Text for analysis =>
About the Poem "Dear Ancestor"
May 28, 2025
When I began helping out the East View Cemetery Association by maintaining this website, well over ten years ago, one of the elements of the website was a modest poem, posted on the home page, attributed as "Author Unknown". In honor not only of those buried at East View but also to Mr. Austin Madison "Al" Alexander, who cared for the cemetery and its records for many years until his health forced him to step back, we have kept this poem in place, unaltered.
The other day, as I was making some periodic improvements to the website, I wondered if I could possibly find the origin of this poem. As it turns out, through a fair amount of Googling, I determined that this poem has a title: "Dear Ancestor". It also has an identified author, although he is not widely known, and where this poem appears (usually on a cemetery or genealogy website), he is not often recognized or attributed. I have updated our presentation of the poem with a more modern background and added punctuation to make it flow better (the references I've found are inconsistent with the punctuation, and I was unable to find an original copy i.e. at Google Books etc).

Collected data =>
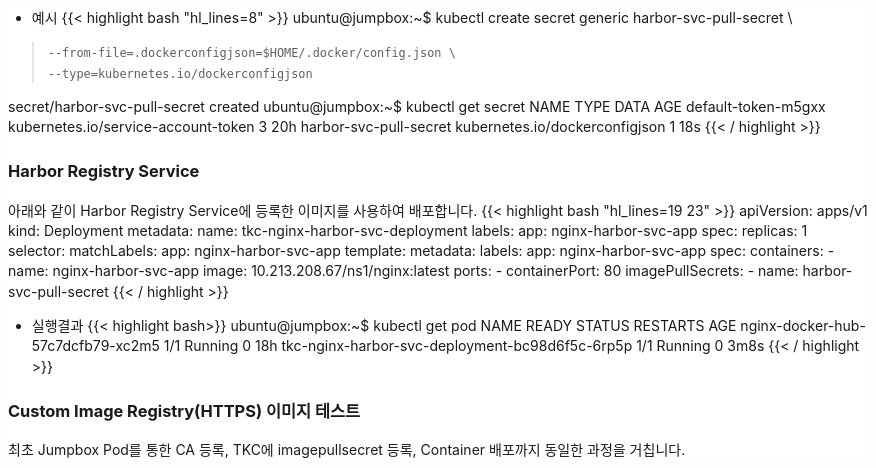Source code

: - 예시
{{< highlight bash "hl_lines=8" >}}
ubuntu@jumpbox:~$ kubectl create secret generic harbor-svc-pull-secret \
>     --from-file=.dockerconfigjson=$HOME/.docker/config.json \
>     --type=kubernetes.io/dockerconfigjson
secret/harbor-svc-pull-secret created
ubuntu@jumpbox:~$ kubectl get secret 
NAME                     TYPE                                  DATA   AGE
default-token-m5gxx      kubernetes.io/service-account-token   3      20h
harbor-svc-pull-secret   kubernetes.io/dockerconfigjson        1      18s
{{< / highlight >}}


### Harbor Registry Service

아래와 같이 Harbor Registry Service에 등록한 이미지를 사용하여 배포합니다.
{{< highlight bash "hl_lines=19 23" >}}
apiVersion: apps/v1
kind: Deployment
metadata:
  name: tkc-nginx-harbor-svc-deployment
  labels:
    app: nginx-harbor-svc-app
spec:
  replicas: 1
  selector:
    matchLabels:
      app: nginx-harbor-svc-app
  template:
    metadata:
      labels:
        app: nginx-harbor-svc-app
    spec:
      containers:
      - name: nginx-harbor-svc-app
        image: 10.213.208.67/ns1/nginx:latest
        ports:
        - containerPort: 80
      imagePullSecrets:
       - name: harbor-svc-pull-secret
{{< / highlight >}}

- 실행결과
{{< highlight bash>}}
ubuntu@jumpbox:~$ kubectl get pod
NAME                                              READY   STATUS    RESTARTS   AGE
nginx-docker-hub-57c7dcfb79-xc2m5                 1/1     Running   0          18h
tkc-nginx-harbor-svc-deployment-bc98d6f5c-6rp5p   1/1     Running   0          3m8s
{{< / highlight >}}

### Custom Image Registry(HTTPS) 이미지 테스트
최초 Jumpbox Pod를 통한 CA 등록, TKC에 imagepullsecret 등록, Container 배포까지 동일한 과정을 거칩니다.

Written task 1 =>
In the piece about the poem "Dear Ancestor," what are the answers to these questions?
(a) How was the poem credited when it first appeared on the home page?
(b) Who cared for the cemetery and its records for many years?
(c) What two changes did the writer make to the presentation of the poem?
Written task 2 => Could you carry on the piece about the poem "Dear Ancestor" from the point where it stops?
The rows have no connection to the piece about the poem "Dear Ancestor."

Written reply 1 =>
(a) "Author Unknown"
(b) Mr. Austin Madison "Al" Alexander
(c) A more modern background and added punctuation to make it flow better

Written reply 2 =>
The most thorough citation I was able to find was on a website which unfortunately is no longer available as of December 2023. But thanks to the tireless efforts of the Internet Archive to preserve as much of the Internet as possible for future generations. If you would like to view the original web page, it is available at https://web.archive.org/web/20190909040210/http://www.bufordfamilies.com/Dear%20Ancestor.htm. The website was maintained by Fern K. Buford Walker. Her website appears to have become defunct after July 8, 2019. The last good capture of her home page is at https://web.archive.org/web/20190708012459/http://bufordfamilies.com/.
The World Wide Web (or the Web for short, or inaccurately "the Internet") is amazing in that information is easily shareable, linked, and repeated. The Internet itself was designed this way from the beginning for military and scientific purposes, so if one node becomes unavailable, information is preserved and available on another node.
While the Internet Archive is available now, there may come a day when it is not, either through lack of funding or some technical circumstance. So in the interest of preserving and passing on a piece of history, I am reposting the content of the page referenced above.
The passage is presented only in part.